Da questo confronto deriva uno stile raffinatissimo, aulico come piaceva alla famiglia dei Carraresi che di Guariento è stata il principale committente, finalmente in grado di sbloccare quell’impasse fra i fautori di Giotto e quelli della vecchia tradizione bizantina.
L’evento padovano offre ai visitatori alcuni capolavori di una personalità tra le maggiori della pittura del Trecento, Altichiero da Zevio. In lui, l’eredità giottesca si fonde con una sorta di “realismo” tutto padano, sia pure stemperato nella solennità del linguaggio. Si tratta di una caratteristica riscontrabile anche nelle opere esposte?

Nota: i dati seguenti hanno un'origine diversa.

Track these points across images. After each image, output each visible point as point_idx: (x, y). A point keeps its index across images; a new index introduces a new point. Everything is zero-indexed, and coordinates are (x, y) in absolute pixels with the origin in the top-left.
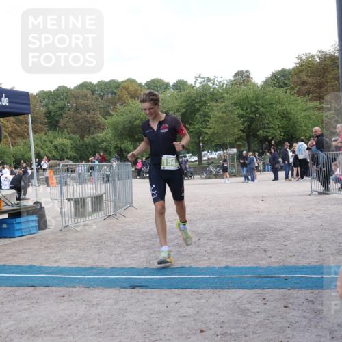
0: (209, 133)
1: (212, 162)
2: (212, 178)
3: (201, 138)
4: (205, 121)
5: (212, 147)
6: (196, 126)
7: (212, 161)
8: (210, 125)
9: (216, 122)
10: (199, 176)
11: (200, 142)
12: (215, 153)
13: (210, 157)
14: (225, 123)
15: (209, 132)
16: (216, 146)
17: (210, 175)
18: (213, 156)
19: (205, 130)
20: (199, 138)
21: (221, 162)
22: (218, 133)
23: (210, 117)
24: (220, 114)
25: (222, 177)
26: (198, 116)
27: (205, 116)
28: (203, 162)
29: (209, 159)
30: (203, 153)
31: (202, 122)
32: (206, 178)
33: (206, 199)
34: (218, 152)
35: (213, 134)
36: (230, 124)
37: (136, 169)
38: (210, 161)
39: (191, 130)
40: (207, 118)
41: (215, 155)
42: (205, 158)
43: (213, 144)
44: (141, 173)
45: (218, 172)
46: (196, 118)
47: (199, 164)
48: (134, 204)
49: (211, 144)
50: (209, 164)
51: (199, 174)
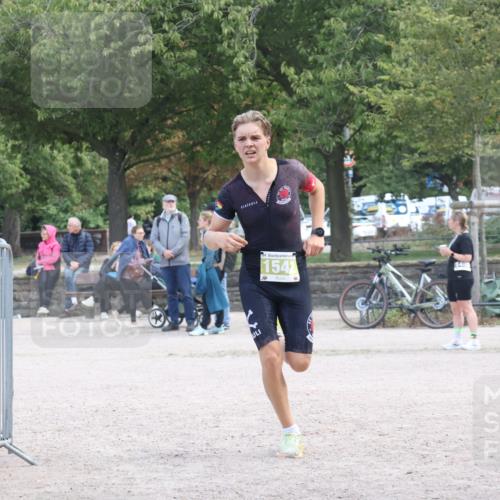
0: (389, 107)
1: (399, 251)
2: (394, 325)
3: (348, 132)
4: (369, 51)
5: (402, 177)
6: (329, 74)
7: (399, 242)
8: (391, 68)
9: (424, 54)
10: (334, 314)
11: (341, 149)
12: (411, 205)
13: (391, 222)
14: (467, 61)
15: (390, 101)
16: (419, 170)
17: (387, 311)
18: (402, 221)
19: (371, 95)
20: (338, 129)
21: (445, 249)
22: (429, 107)
23: (394, 34)
24: (445, 19)
25: (442, 319)
26: (337, 24)
27: (371, 26)
28: (356, 247)
29: (382, 233)
30: (358, 203)
31: (356, 55)
32: (364, 324)
33: (361, 426)
34: (430, 202)
35: (408, 112)
36: (490, 66)
37: (30, 271)
38: (388, 245)
39: (304, 90)
40: (380, 38)
41: (411, 214)
42: (362, 228)
43: (406, 164)
44: (59, 290)
45: (424, 298)
46: (330, 34)
47: (333, 257)
48: (19, 440)
49: (396, 161)
50: (384, 259)
51: (332, 304)
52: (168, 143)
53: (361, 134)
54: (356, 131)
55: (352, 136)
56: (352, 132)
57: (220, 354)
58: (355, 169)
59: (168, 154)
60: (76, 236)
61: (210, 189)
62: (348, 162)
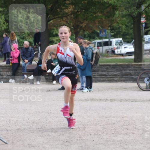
32: (148, 89)
52: (66, 11)
53: (148, 8)
54: (146, 7)
55: (145, 9)
56: (145, 7)
57: (87, 100)
58: (146, 24)
59: (66, 15)
60: (27, 49)
61: (84, 31)
62: (143, 20)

Le presenze di Altichiero in mostra sono soprattutto fuori dagli Eremitani, nel percorso esterno, in primo luogo presso la Basilica di Sant’Antonio (Cappella Lupi di Soragna) e nello straordinario Oratorio di San Giorgio, vicino alla chiesa del Santo. Certo, Altichiero è forse il maggiore erede della lezione di Giotto in una direzione che potremmo dire “pre-rinascimentale”, realistica e plastica, narrativamente articolata, legata alla riscoperta pre-umanistica della centralità dell’uomo nella storia che il Medioevo teocentrico aveva rinnegato. Si tratta di “realismo padano”, almeno da Altichiero in poi, ma nell’ottica di un linguaggio nazionale, pronto ad offrire il suo apporto alla nascita della pittura quattrocentesca.


Un altro grande artista presente in mostra è Giusto de’ Menabuoi. Nella sua produzione spesso la critica ha individuato un passaggio dall’iniziale influenza di Giotto a quella esercitata su di lui, nelle opere più tarde, da Altichiero. E’ d’accordo con questa interpretazione?

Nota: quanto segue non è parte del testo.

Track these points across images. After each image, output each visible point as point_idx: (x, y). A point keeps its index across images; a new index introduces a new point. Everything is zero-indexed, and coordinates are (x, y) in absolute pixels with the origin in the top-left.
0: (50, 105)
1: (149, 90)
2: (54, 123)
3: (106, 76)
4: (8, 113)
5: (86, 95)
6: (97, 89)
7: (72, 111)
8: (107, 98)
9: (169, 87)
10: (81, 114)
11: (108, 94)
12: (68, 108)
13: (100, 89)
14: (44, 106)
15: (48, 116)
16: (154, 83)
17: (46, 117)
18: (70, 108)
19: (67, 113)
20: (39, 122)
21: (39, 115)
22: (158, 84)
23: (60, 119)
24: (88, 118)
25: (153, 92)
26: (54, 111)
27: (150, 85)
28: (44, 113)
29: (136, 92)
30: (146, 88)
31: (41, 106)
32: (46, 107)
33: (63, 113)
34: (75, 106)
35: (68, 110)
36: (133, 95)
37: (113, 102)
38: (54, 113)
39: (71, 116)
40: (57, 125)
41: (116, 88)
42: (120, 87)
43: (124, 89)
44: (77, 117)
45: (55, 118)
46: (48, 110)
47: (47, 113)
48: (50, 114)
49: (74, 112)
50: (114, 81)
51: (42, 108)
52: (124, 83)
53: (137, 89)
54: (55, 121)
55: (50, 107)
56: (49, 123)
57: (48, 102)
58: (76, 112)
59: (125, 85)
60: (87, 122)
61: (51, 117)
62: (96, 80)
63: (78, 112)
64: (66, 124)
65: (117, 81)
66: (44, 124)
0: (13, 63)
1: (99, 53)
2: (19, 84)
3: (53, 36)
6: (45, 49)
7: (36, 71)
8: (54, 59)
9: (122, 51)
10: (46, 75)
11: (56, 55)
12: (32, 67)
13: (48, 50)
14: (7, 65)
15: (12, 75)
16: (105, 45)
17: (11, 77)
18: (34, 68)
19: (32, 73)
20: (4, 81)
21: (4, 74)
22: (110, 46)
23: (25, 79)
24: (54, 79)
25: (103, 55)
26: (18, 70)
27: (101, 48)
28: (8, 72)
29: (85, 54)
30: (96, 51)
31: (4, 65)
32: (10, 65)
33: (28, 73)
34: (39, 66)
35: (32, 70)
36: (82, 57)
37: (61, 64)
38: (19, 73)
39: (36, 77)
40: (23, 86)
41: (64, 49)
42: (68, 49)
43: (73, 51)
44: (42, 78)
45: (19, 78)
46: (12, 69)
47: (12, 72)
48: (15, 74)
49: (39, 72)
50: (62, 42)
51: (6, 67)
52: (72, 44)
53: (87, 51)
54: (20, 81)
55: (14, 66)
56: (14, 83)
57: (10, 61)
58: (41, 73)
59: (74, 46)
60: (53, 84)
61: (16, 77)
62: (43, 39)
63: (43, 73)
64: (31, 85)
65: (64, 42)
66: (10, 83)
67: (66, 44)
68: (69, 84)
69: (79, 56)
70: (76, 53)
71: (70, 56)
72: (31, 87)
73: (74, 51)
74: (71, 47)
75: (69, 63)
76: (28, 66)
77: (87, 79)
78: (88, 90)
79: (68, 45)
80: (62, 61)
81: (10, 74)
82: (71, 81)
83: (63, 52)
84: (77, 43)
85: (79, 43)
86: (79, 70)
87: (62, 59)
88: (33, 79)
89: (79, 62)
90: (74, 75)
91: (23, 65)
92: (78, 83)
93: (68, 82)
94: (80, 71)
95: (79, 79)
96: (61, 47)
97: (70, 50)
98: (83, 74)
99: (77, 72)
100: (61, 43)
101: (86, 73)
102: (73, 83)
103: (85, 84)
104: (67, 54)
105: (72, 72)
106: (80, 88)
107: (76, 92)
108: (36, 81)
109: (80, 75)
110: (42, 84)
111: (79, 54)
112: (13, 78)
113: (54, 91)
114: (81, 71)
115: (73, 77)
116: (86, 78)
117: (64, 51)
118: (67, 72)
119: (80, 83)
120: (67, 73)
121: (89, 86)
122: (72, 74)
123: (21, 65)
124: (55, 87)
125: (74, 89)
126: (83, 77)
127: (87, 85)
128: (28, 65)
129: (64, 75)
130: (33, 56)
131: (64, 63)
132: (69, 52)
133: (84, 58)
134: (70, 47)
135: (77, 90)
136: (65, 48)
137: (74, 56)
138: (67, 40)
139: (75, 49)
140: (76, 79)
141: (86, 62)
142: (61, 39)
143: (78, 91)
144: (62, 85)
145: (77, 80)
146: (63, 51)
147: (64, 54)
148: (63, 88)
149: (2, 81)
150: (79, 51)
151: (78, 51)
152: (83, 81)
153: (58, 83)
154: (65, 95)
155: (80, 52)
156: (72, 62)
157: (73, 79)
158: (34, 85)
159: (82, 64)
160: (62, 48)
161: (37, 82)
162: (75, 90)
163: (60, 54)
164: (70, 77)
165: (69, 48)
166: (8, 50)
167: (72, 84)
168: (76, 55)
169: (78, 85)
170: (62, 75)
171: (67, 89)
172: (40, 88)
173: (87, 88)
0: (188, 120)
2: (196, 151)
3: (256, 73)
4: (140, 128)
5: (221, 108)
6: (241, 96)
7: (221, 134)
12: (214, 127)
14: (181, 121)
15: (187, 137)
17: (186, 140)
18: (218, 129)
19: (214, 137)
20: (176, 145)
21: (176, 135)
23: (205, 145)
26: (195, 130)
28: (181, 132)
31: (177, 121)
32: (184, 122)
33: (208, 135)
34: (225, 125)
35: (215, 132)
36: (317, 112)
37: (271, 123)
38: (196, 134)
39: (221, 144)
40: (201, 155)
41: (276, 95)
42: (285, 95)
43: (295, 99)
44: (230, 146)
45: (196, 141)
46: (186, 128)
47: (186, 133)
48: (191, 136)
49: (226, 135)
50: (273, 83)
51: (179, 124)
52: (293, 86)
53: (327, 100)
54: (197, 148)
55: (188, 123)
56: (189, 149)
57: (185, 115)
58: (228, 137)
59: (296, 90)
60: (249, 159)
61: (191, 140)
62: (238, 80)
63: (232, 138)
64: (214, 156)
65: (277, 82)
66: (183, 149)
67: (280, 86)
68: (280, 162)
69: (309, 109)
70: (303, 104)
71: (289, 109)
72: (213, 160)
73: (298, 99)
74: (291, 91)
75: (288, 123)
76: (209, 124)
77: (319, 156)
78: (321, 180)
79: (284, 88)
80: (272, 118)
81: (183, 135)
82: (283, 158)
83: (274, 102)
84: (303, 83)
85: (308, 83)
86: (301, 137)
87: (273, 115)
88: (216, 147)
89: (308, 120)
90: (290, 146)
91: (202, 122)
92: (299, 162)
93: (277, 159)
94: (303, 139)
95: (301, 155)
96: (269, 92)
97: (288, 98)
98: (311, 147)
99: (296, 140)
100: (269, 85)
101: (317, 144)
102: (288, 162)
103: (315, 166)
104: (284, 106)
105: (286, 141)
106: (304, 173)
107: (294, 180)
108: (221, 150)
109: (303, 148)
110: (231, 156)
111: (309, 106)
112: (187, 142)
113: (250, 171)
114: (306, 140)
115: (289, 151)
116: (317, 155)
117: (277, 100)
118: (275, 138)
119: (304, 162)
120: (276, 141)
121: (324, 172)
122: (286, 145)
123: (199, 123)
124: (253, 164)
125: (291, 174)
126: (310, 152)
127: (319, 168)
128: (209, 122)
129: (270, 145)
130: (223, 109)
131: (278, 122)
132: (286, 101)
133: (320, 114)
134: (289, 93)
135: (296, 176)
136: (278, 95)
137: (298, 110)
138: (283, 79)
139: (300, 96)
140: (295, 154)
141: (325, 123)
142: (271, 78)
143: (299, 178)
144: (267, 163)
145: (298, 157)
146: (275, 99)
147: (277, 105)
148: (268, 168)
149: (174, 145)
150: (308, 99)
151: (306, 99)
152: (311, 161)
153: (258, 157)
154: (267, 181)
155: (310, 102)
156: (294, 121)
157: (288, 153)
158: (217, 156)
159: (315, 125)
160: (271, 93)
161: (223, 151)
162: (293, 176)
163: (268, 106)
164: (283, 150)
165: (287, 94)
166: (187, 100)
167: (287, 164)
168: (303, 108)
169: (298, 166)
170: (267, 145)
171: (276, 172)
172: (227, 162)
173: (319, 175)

Direi che si tratta di un rapporto reciproco, inevitabile fra due artisti che sono stati fra i maggiori interpreti del realismo giottesco nella direzione “pre-rinascimentale” che abbiamo definito prima. Quando Altichiero si afferma, Giusto, toscano di Lombardia che a Padova lascia i suoi capolavori, aveva probabilmente già realizzato la parte più significativa della sua produzione, ottimo viatico agli sviluppi di Altichiero. Ha però il tempo, come dimostrano gli affreschi della Cappella del Beato Belludi presso la Basilica del Santo, di rinvigorire la sua “pittura d’historia” alla luce delle vivacità narrative che vengono introdotte da Altichiero, astro nascente destinato a scalzarlo nel primato artistico all’interno della scena padovana.
La mostra è arricchita da ulteriori sezioni, non meno interessanti: sculture, oreficeria, codici, monete, documenti, addirittura strumenti musicali contribuiscono a definire il quadro variegato di un’epoca ricca di fascino. Vuole segnalarci qualche pezzo che reputa particolarmente intrigante e significativo? 
So di essere parziale e di fare torto a qualcuno, ma se dovessi indicare due cose in mostra diverse dalla pittura stricto sensu, lo farei per la splendida statua di Enrico Scrovegni che apre la mostra agli Eremitani, originariamente dipinta, opera nell’ambito di un grande scultore come Marco Romano, e per le miniature dell’Antifonario, le più remote delle quali risalenti al 1306, prima trasposizione del repertorio figurativo che Giotto aveva elaborato nella Cappella degli Scrovegni.